● **REQUIREMENT**:
Each line of the data below that contains "nuovo" must be copied.

● **INPUT FOR THIS TASK**:

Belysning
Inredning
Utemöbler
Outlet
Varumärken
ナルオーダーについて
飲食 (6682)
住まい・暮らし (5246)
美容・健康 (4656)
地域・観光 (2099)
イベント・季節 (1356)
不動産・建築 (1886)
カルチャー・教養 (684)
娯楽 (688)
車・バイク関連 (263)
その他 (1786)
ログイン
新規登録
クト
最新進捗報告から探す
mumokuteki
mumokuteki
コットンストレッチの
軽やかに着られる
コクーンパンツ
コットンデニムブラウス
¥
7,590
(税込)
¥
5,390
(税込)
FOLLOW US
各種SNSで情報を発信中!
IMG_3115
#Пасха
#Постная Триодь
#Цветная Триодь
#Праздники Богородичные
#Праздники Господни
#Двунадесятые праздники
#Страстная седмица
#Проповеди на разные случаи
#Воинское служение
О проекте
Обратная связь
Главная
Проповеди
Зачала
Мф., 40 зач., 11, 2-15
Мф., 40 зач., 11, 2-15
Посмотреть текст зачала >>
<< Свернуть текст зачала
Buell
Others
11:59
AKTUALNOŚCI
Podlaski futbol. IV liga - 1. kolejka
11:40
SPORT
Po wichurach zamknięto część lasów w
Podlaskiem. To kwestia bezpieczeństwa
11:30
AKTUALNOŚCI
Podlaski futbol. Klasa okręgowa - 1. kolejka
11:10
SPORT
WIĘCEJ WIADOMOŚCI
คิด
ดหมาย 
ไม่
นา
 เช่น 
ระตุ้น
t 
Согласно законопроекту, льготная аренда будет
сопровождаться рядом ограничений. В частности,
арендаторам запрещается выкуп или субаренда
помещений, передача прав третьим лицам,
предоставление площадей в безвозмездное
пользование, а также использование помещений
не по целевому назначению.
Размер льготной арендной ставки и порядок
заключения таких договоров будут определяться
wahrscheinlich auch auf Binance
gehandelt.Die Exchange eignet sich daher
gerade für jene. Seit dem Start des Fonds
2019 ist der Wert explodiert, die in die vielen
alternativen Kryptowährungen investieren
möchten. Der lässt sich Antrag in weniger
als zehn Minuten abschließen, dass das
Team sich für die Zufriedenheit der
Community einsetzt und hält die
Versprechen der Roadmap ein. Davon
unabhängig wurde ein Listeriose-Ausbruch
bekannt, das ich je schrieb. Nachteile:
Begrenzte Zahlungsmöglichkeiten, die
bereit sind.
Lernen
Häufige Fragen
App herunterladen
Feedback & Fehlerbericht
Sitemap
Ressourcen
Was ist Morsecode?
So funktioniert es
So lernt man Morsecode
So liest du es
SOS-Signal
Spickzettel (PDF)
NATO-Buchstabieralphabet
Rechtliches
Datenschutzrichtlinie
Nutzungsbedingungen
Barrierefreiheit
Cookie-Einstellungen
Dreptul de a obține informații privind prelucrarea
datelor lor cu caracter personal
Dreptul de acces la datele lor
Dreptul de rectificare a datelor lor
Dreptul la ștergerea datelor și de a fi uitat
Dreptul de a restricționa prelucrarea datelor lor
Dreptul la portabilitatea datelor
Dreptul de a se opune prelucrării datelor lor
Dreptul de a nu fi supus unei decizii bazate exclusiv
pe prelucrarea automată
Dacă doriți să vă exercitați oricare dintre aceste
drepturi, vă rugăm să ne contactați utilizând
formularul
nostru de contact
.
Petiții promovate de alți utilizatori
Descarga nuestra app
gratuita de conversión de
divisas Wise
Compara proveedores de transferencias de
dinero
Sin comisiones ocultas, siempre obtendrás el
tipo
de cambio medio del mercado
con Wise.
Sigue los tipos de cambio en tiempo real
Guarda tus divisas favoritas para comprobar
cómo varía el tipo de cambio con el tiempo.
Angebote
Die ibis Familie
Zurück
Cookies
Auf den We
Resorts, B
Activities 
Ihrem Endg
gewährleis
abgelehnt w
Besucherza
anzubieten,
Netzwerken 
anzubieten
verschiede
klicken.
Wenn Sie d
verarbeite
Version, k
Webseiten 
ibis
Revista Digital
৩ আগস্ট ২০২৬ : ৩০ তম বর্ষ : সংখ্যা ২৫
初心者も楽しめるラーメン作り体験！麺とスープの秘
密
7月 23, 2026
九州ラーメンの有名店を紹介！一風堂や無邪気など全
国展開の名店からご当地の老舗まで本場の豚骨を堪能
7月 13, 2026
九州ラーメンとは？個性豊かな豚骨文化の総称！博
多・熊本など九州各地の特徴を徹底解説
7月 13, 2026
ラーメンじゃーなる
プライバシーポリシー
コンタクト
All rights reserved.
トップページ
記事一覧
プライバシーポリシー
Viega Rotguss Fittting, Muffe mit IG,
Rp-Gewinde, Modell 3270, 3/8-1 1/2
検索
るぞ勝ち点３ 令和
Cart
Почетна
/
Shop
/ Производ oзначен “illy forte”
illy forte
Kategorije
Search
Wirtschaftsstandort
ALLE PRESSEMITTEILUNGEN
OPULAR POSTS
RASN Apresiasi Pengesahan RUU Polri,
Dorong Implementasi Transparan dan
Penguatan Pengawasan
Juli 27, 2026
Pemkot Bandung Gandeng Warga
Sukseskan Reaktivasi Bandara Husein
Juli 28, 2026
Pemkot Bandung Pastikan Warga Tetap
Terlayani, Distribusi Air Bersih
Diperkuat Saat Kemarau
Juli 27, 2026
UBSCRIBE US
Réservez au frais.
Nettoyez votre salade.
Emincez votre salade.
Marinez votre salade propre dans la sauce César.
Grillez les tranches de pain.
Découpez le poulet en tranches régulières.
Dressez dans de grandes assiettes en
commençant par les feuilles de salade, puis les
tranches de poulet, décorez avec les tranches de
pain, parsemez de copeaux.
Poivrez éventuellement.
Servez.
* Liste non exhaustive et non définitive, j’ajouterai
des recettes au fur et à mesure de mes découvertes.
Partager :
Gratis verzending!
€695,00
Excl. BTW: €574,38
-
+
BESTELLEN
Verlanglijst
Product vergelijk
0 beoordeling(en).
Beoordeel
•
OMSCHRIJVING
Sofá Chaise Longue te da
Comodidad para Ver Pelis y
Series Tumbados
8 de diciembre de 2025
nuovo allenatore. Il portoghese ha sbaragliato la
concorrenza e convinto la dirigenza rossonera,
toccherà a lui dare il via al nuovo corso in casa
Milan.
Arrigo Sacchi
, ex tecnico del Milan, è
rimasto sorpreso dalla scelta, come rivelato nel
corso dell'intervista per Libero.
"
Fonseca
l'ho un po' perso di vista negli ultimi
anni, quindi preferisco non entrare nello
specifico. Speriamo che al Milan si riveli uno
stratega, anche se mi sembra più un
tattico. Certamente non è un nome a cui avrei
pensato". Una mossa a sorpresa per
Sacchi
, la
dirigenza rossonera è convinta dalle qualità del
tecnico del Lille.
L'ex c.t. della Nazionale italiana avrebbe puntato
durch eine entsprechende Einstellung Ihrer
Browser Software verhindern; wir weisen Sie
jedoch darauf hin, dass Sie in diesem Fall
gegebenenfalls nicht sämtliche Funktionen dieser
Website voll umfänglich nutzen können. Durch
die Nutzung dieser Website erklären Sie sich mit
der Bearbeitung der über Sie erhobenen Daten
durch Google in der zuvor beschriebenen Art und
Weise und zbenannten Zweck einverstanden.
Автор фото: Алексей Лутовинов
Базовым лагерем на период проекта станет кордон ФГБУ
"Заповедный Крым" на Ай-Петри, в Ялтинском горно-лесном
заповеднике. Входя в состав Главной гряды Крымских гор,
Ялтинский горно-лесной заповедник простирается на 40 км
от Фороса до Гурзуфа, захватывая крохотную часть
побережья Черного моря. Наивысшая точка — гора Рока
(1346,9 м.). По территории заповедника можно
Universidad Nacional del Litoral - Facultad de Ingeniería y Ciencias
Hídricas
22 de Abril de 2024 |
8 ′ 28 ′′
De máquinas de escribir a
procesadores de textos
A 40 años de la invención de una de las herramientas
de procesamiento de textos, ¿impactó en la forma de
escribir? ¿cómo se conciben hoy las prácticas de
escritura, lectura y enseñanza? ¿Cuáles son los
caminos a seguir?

● **TASK RESULT**:
nuovo allenatore. Il portoghese ha sbaragliato la
toccherà a lui dare il via al nuovo corso in casa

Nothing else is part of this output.